Saved entries
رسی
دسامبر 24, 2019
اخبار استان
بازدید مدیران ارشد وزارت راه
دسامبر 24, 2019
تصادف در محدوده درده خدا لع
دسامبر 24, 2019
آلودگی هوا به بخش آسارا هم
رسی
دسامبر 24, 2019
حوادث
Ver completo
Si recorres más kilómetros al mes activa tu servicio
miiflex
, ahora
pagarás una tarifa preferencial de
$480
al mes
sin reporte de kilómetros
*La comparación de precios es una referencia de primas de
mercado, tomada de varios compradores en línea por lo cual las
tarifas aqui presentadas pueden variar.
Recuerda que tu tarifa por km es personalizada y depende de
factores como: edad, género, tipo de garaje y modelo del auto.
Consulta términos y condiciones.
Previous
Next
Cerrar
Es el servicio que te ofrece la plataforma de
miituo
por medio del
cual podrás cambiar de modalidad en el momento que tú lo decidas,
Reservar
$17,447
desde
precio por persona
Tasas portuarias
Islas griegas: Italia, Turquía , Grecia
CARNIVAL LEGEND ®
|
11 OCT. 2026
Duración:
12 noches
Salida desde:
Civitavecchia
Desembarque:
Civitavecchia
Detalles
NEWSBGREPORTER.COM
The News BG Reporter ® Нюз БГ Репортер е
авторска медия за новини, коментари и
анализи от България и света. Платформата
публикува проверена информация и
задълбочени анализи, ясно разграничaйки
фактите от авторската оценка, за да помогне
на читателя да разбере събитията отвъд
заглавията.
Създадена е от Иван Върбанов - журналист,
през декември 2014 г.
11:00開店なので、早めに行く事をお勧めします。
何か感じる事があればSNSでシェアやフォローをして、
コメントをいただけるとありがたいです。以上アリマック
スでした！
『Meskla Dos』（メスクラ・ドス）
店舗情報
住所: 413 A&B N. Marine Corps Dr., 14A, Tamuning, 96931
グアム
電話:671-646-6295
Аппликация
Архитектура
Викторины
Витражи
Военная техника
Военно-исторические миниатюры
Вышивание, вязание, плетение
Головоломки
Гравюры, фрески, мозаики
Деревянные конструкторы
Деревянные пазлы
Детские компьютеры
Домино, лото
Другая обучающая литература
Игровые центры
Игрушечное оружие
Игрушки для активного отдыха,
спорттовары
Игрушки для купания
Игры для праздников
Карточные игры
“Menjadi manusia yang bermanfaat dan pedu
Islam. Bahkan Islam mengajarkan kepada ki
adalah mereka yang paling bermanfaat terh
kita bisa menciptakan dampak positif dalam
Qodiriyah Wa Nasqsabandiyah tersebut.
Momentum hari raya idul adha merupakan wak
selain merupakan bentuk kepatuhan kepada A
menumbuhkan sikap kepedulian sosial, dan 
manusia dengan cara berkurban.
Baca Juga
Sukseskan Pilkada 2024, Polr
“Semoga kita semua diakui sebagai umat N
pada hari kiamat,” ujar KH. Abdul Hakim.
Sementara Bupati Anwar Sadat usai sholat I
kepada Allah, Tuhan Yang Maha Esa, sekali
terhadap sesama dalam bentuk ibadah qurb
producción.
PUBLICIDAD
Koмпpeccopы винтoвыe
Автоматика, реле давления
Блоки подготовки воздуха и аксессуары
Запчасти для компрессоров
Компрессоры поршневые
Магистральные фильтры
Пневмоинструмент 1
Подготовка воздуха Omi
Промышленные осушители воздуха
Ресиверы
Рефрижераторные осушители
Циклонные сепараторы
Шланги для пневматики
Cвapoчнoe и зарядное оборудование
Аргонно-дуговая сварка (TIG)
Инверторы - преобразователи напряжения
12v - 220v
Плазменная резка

▸ PROBLEM DESCRIPTION
The word "kita" appears in how many lines of the records? Give the number only.

▸ RESPONSE TO THIS TASK
2